There have been scores of TV movies tracing the rise (and usually fall) of pop groups, most of them trite, a few of them exciting. While I know the return on investment in watching any one of these is low, I’m still a sucker for showbiz sagas like this. (My all-time fave: Dead Man’s Curve, made in 1978 about the beach-music duo Jan and Dean, played by Bruce Davison and a pre-Battlestar Galactica Richard Hatch.) So when it came to The New Edition Story, a three-night “event” movie on BET starting Tuesday, I came to the project with high hopes and low expectations.

My devotion to the genre was rewarded: The New Edition Story is an exceptionally well-made, fast-paced, warts-and-all biopic. It follows the usual narrative path — hardscrabble kids hustling to make it big, achieving stardom only to have the group riven with infighting and ego. But that narrative is a strong backbone, one that supports first-rate performances, and the cast does a notably fine job of re-creating the music of these young men, who gave us such prime pop-R&B as “Candy Girl,” “Popcorn Love,” and “Mr. Telephone Man.”

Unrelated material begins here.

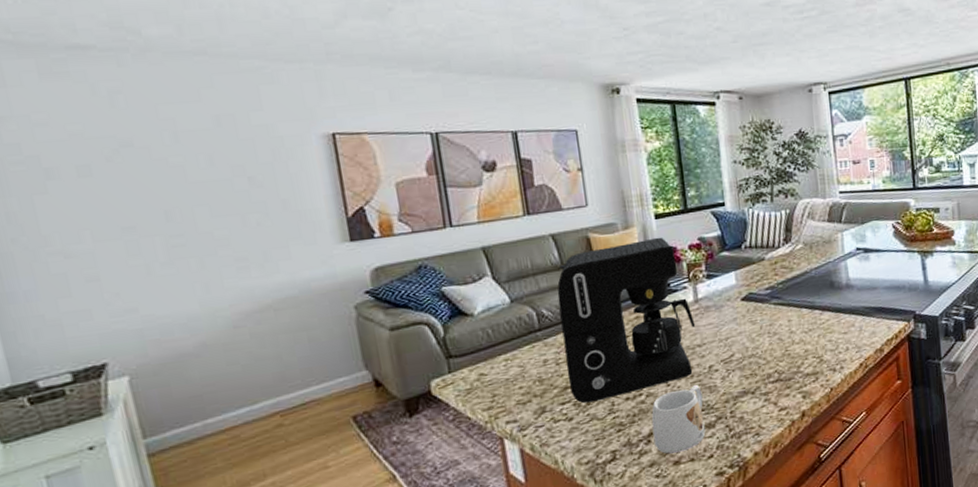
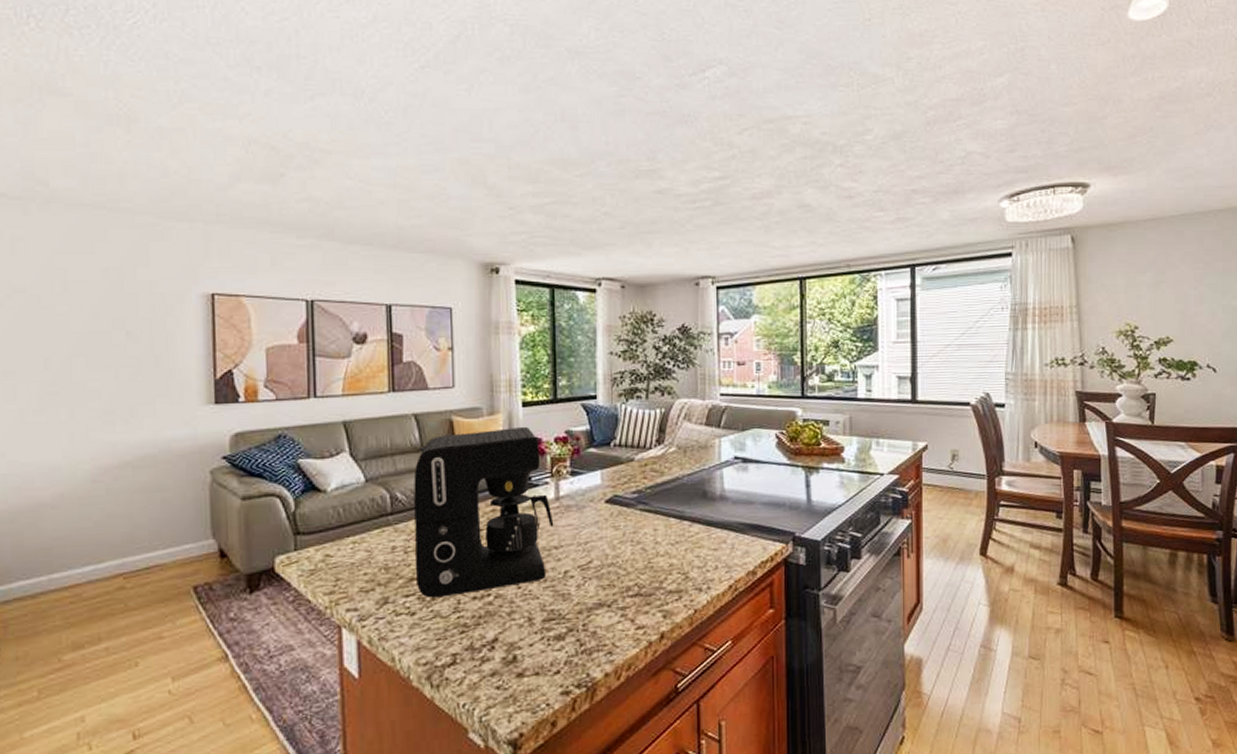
mug: present [651,384,706,454] -> none [497,589,555,664]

Related: The New Edition Story EP on Why the Group Wanted to Share Its History, Warts and All

As written by Abdul Williams and directed by Chris Robinson, The New Edition Story picks up the story at its roots, in the Roxbury section of Boston, where Bobby Brown, Michael Bivens, and Ricky Bell form a vocal group that expands into a quintet in the wake of the Jackson 5’s massive success. Taken in by a manager played by Wood Harris (who wouldn’t want The Wire’s Avon Barksdale as their manager?) and guided to stardom by producer Maurice Starr (a wonderfully world-weary Faizon Love), each member is played by at least two actors as they grow from kids to adult; every one of them is excellent, which is no small feat.

The details are frequently quite witty, such as the re-creation of a late-’70s show at Manhattan’s Roseland theater, in which New Edition was top-billed over Madonna and Kurtis Blow. Proto-rapper Blow, auteur of “The Breaks” and played by Melvin Jackson Jr., takes one look at the young-teen New Edition in their uniform suits and bow ties and says dismissively, “What are y’all? Nation of Islam?”

We know how the story ends: Bobby Brown leaves/is kicked out (the movie manages to give equal weight to both theories), three members leave to form Bell Biv DeVoe (remember the new jack swing of “Poison”?), and there are various episodes of bad behavior and worse. But The New Edition Story remains vibrant and clever. It takes a group that is arguably underrated and gives it a glowing showcase.

The New Edition Story airs Tuesday, Wednesday, and Thursday at 9 p.m. on BET.